▸ WHAT THE EXERCISE ASKS:
Rewrite the text of every record below, replacing "largest" with "greatest" and keeping everything else unchanged. Leave the pictures out of your answer.

▸ MATERIAL TO PROCESS:
[Start of section]

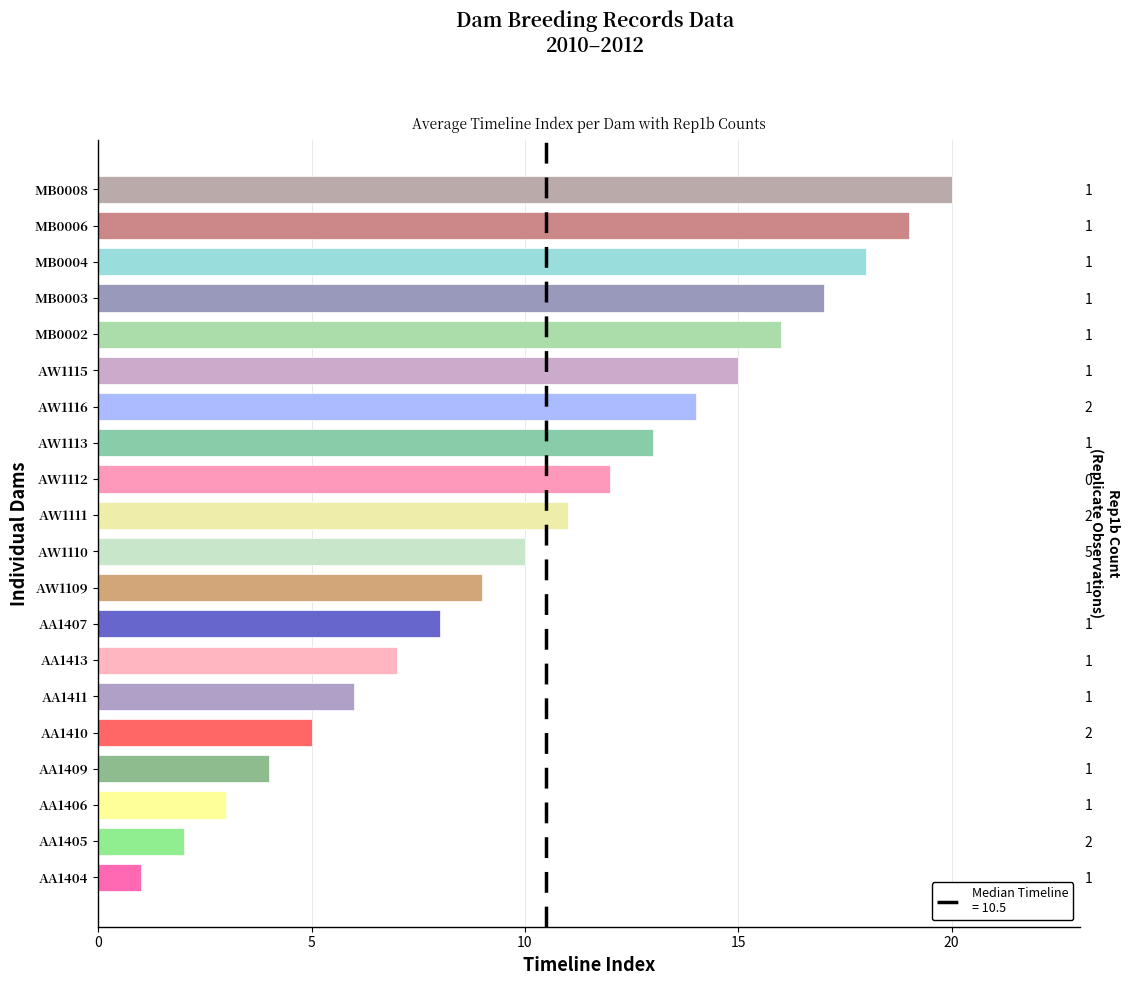

True or false: the data shows 4 at AA1409.

True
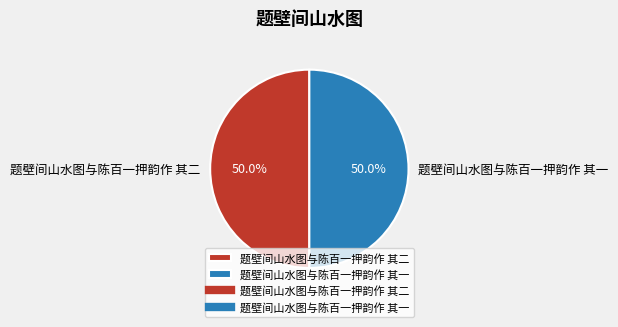

True or false: 题壁间山水图与陈百一押韵作 其一 accounts for 65% of the total.

False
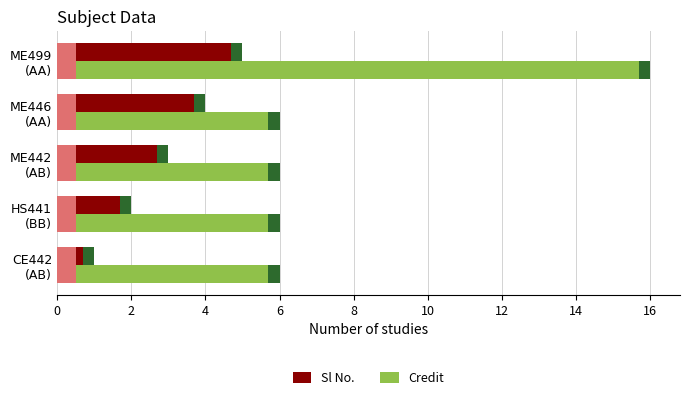

Which series has the largest range (max minus min)?

Credit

[End of section]

▸ RESPONSE BOX:
True or false: the data shows 4 at AA1409.

True

True or false: 题壁间山水图与陈百一押韵作 其一 accounts for 65% of the total.

False

Which series has the greatest range (max minus min)?

Credit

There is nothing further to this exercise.